:: Records supplied

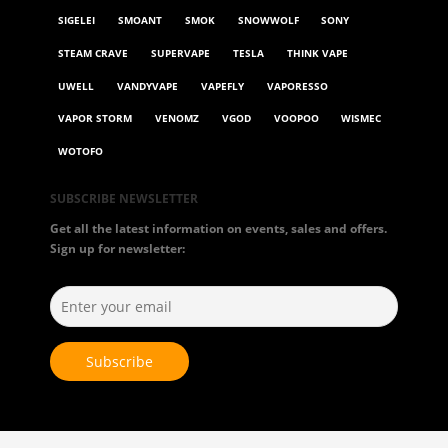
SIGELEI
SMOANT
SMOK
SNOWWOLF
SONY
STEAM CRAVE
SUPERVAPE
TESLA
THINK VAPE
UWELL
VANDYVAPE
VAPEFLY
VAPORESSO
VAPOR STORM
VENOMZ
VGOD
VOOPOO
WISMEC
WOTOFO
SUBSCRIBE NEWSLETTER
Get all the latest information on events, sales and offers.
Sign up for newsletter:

::::
:: Records supplied

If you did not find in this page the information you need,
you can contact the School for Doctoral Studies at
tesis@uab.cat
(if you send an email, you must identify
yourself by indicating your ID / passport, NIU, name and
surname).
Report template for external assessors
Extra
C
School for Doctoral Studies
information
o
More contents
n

::::
:: Records supplied

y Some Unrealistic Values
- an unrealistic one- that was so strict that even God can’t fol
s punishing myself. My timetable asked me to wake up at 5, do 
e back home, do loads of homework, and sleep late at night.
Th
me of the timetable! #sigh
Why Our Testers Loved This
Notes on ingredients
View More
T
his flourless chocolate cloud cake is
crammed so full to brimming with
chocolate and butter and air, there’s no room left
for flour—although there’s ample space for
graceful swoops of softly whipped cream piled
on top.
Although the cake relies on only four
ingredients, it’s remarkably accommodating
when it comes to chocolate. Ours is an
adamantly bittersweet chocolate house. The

::::

The word "Doctoral" appears in some lines of the data. Copy every one of those lines.

* _Solution to this problem_
you can contact the School for Doctoral Studies at
School for Doctoral Studies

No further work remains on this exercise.